Skip to content

DCMLab/mozart_piano_sonatas

Repository files navigation

Version DOI GitHub repo size License

This is a README file for a data repository originating from the DCML corpus initiative and serves as welcome page for both

For information on how to obtain and use the dataset, please refer to this documentation page.

When you use (parts of) this dataset in your work, please read and cite the accompanying data report:

Hentschel, J., Neuwirth, M., & Rohrmeier, M. (2021). The Annotated Mozart Sonatas: Score, harmony, and cadence. Transactions of the International Society for Music Information Retrieval, 4(1), 67–80. https://doi.org/10.5334/tismir.63

This corpus forms part of the larger Distant Listening Corpus which constitutes a data infrastructure the data report of which has implications for the present corpus, too:

Hentschel, J., Rammos, Y., Neuwirth, M., & Rohrmeier, M. (2025). A corpus and a modular infrastructure for the empirical study of (an)notated music. Scientific Data, 12(1), 685. https://doi.org/10.1038/s41597-025-04976-z

The Annotated Mozart Sonatas: Score, Harmony, and Cadence (A corpus of annotated scores)

Scores, chord labels and cadence labels for Mozart's 18 piano sonatas, following the Neue Mozart Ausgabe.

Getting the data

Data Formats

Each piece in this corpus is represented by five files with identical name prefixes, each in its own folder. For example, the first movement of the first sonata, K. 279 has the following files:

  • MS3/K279-1.mscx: Uncompressed MuseScore 3.6.2 file including the music and annotation labels.
  • notes/K279-1.notes.tsv: A table of all note heads contained in the score and their relevant features (not each of them represents an onset, some are tied together)
  • measures/K279-1.measures.tsv: A table with relevant information about the measures in the score.
  • chords/K279-1.chords.tsv: A table containing layer-wise unique onset positions with the musical markup (such as dynamics, articulation, lyrics, figured bass, etc.).
  • harmonies/K279-1.harmonies.tsv: A table of the included harmony labels (including cadences and phrases) with their positions in the score.

Each TSV file comes with its own JSON descriptor that describes the meanings and datatypes of the columns ("fields") it contains, follows the Frictionless specification, and can be used to validate and correctly load the described file.

SHORT PROBLEM A
According to the Mozart sonatas README, how many files represent each piece in the corpus?

Spatial relationship records
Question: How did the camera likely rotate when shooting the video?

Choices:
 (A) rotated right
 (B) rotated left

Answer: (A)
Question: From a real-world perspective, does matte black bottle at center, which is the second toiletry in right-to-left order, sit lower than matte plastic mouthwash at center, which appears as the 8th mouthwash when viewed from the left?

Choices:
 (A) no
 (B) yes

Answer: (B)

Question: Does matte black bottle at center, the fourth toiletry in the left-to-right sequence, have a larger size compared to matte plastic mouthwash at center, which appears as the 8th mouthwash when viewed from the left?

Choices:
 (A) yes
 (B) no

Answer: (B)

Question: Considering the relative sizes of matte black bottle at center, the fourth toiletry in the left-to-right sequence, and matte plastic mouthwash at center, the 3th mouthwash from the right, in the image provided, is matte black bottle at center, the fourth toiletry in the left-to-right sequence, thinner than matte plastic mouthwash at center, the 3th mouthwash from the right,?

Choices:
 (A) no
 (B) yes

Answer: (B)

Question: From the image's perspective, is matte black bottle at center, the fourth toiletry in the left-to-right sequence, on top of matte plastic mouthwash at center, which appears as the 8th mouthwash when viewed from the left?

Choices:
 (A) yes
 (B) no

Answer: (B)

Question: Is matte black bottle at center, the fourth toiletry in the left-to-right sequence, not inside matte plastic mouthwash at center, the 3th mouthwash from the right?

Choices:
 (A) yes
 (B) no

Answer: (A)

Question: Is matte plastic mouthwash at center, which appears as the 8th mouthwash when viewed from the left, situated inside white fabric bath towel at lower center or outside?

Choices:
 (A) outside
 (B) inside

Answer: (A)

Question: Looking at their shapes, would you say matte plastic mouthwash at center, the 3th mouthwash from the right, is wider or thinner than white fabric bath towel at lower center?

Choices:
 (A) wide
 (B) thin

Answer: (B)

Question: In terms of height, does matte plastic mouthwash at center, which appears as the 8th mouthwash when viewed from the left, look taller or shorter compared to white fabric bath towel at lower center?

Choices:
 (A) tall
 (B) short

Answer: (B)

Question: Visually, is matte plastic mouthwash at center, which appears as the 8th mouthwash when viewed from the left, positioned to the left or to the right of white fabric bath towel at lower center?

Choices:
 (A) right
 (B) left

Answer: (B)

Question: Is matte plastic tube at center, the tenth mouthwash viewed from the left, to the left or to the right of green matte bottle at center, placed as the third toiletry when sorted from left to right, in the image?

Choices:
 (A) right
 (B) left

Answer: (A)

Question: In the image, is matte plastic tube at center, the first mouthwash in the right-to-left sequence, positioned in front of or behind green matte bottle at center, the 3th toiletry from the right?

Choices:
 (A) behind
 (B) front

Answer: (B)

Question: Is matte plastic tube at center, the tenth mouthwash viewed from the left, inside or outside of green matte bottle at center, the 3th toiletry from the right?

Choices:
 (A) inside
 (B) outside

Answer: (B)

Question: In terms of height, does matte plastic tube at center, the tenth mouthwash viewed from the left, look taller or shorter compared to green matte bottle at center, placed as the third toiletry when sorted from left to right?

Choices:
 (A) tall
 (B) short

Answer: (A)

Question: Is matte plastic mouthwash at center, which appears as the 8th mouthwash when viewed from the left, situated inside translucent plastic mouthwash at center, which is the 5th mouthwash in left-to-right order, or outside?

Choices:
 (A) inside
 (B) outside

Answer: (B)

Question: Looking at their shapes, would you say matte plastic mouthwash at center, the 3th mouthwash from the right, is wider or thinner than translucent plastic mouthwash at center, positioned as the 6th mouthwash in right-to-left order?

SHORT PROBLEM B
Please duplicate the spatial relationship records word for word, beginning at their first line and stopping after the line that contains "Question: Considering the".

EXPECTED ANSWER A
Five files with identical name prefixes, each in its own folder.

EXPECTED ANSWER B
Question: How did the camera likely rotate when shooting the video?

Choices:
 (A) rotated right
 (B) rotated left

Answer: (A)
Question: From a real-world perspective, does matte black bottle at center, which is the second toiletry in right-to-left order, sit lower than matte plastic mouthwash at center, which appears as the 8th mouthwash when viewed from the left?

Choices:
 (A) no
 (B) yes

Answer: (B)

Question: Does matte black bottle at center, the fourth toiletry in the left-to-right sequence, have a larger size compared to matte plastic mouthwash at center, which appears as the 8th mouthwash when viewed from the left?

Choices:
 (A) yes
 (B) no

Answer: (B)

Question: Considering the relative sizes of matte black bottle at center, the fourth toiletry in the left-to-right sequence, and matte plastic mouthwash at center, the 3th mouthwash from the right, in the image provided, is matte black bottle at center, the fourth toiletry in the left-to-right sequence, thinner than matte plastic mouthwash at center, the 3th mouthwash from the right,?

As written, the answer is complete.